This week a judge issued a temporary restraining order that prevents the removal of the Confederate monument at the historic courthouse in Chatham County
The Chatham County Commissioners voted to removed the statue, located at the historic courthouse in Pittsboro, back in August after giving the Winnie Davis Chapter of the United Daughters of the Confederacy (UDC) until Oct. 1 to relocate the statue. This week’s ruling puts off the removal of the statue, where neo-Confederate and anti-racist protesters have faced off for months.
The controversy over the Pittsboro statue is one of many across the state involving Confederate monuments, from the toppling of the “Silent Sam” statue at UNC-Chapel Hill to the N.C. Historical Commission declining to suggest removal of the Confederate monuments in downtown Raleigh last year.
Many discussions of Confederate statues involve the idea of adding markers that contextualize the statues, preventing the false impression of history many historians say was the original goal when they were erected.
This summer DeKalb County, Georgia put up such a marker at the site of the Confederate monument at its historic courthouse — and it’s getting raves from history experts who say the statues have gone without that context too long.

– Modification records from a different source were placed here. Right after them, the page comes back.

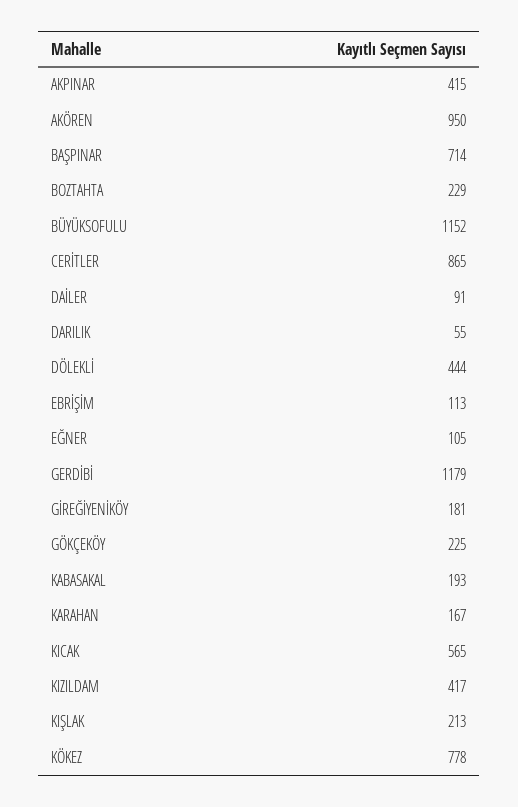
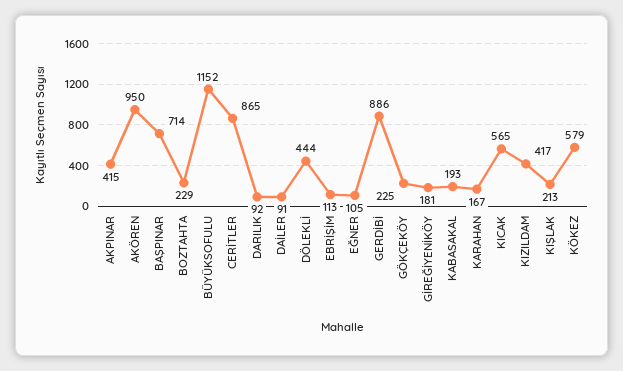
DARILIK: 55 -> 92
GERDİBİ: 1179 -> 886
KÖKEZ: 778 -> 579

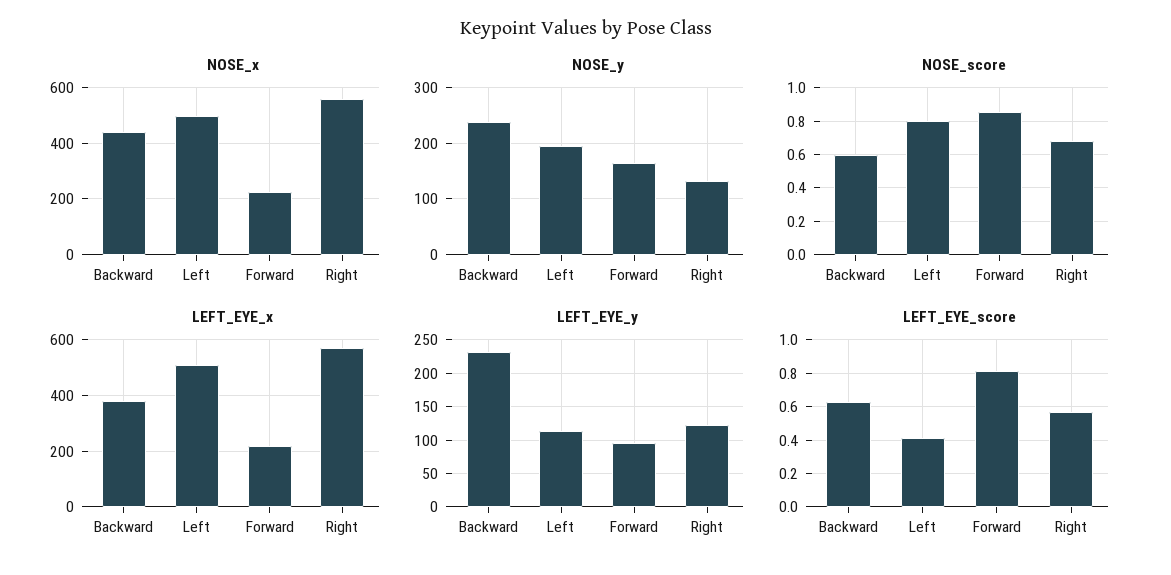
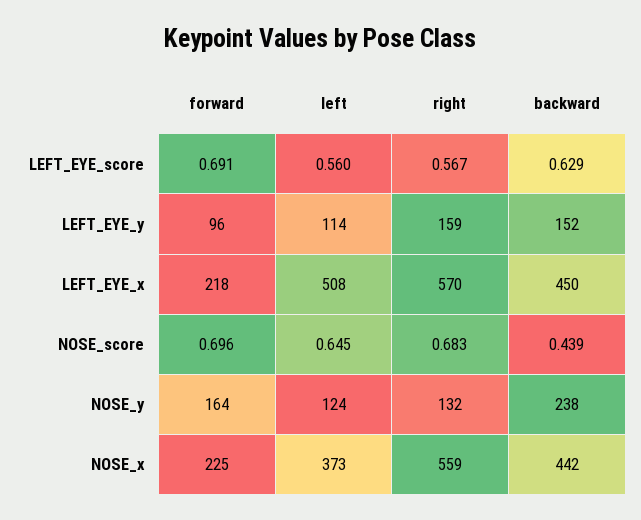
NOSE_x, Left: 500 -> 373
NOSE_y, Left: 200 -> 124
NOSE_score, Backward: 0.6 -> 0.439
NOSE_score, Left: 0.8 -> 0.645
NOSE_score, Forward: 0.85 -> 0.696
LEFT_EYE_x, Backward: 375 -> 450
LEFT_EYE_y, Backward: 230 -> 152
LEFT_EYE_y, Right: 120 -> 159
LEFT_EYE_score, Left: 0.4 -> 0.56
LEFT_EYE_score, Forward: 0.8 -> 0.691

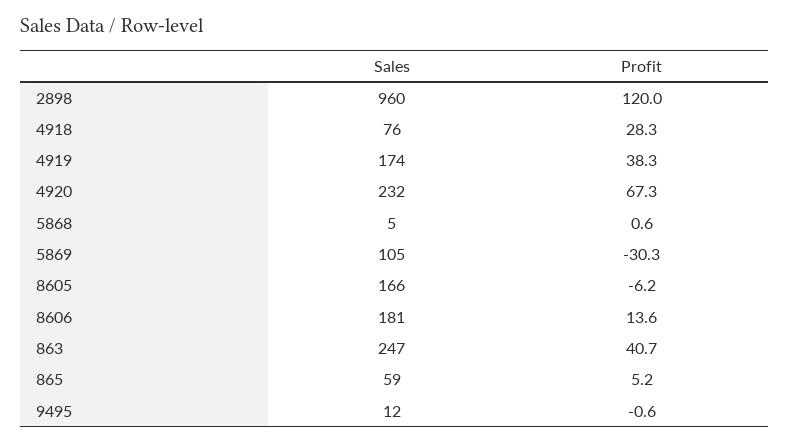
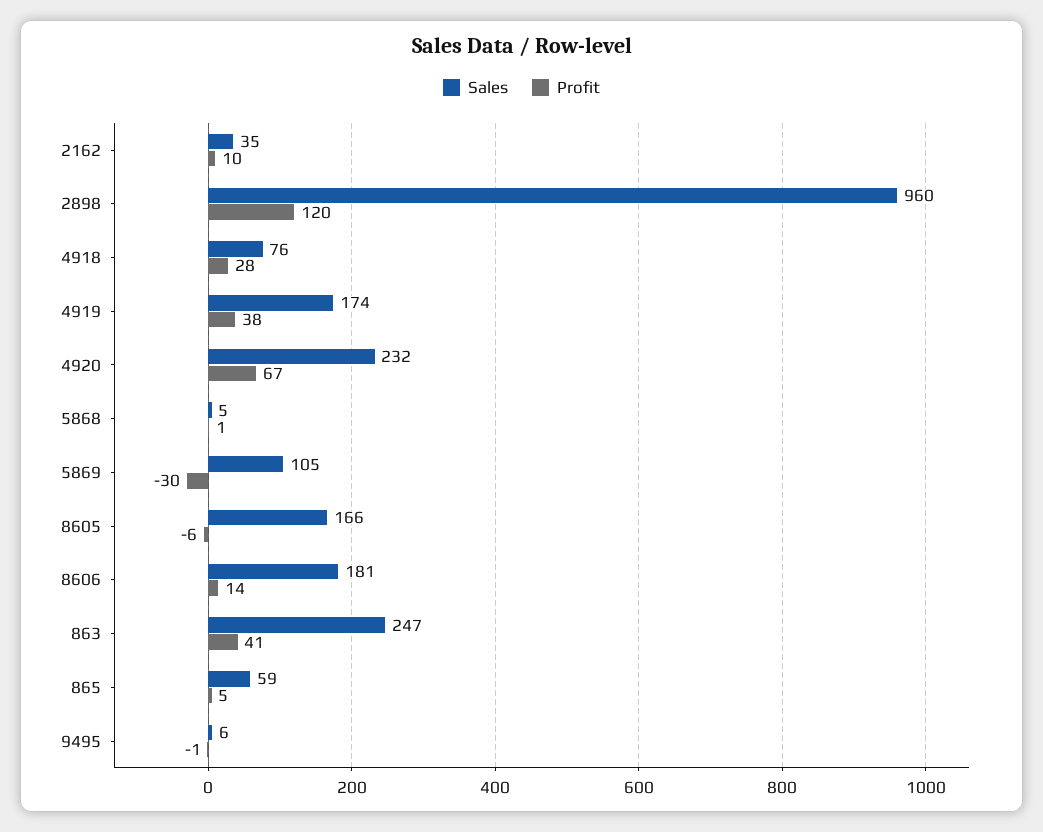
Sales, 9495: 12 -> 6
Sales, 2162: none -> 35
Profit, 2162: none -> 10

As the Atlanta Journal-Constitution reported:
And now, that historical marker is receiving praise from afar for its truth-telling about the “lost cause” movement and the factual history of the Civil War.
“Now this is how to do it,” Washington & Lee University history professor Michelle Brock wrote on Twitter. “Honest, effective public history does not pull punches. When monuments to the Lost Cause & white supremacy cannot be removed, they need to be called what they are.”
As UNC students and community members continue their struggle to remove the names of enslavers and avowed white supremacists from buildings on their campus, UNC officials continue to say they would prefer to contextualize the university’s history properly.
But many students in the movement say they doubt UNC officials will be as frank in contextualizing the school’s history as DeKalb County.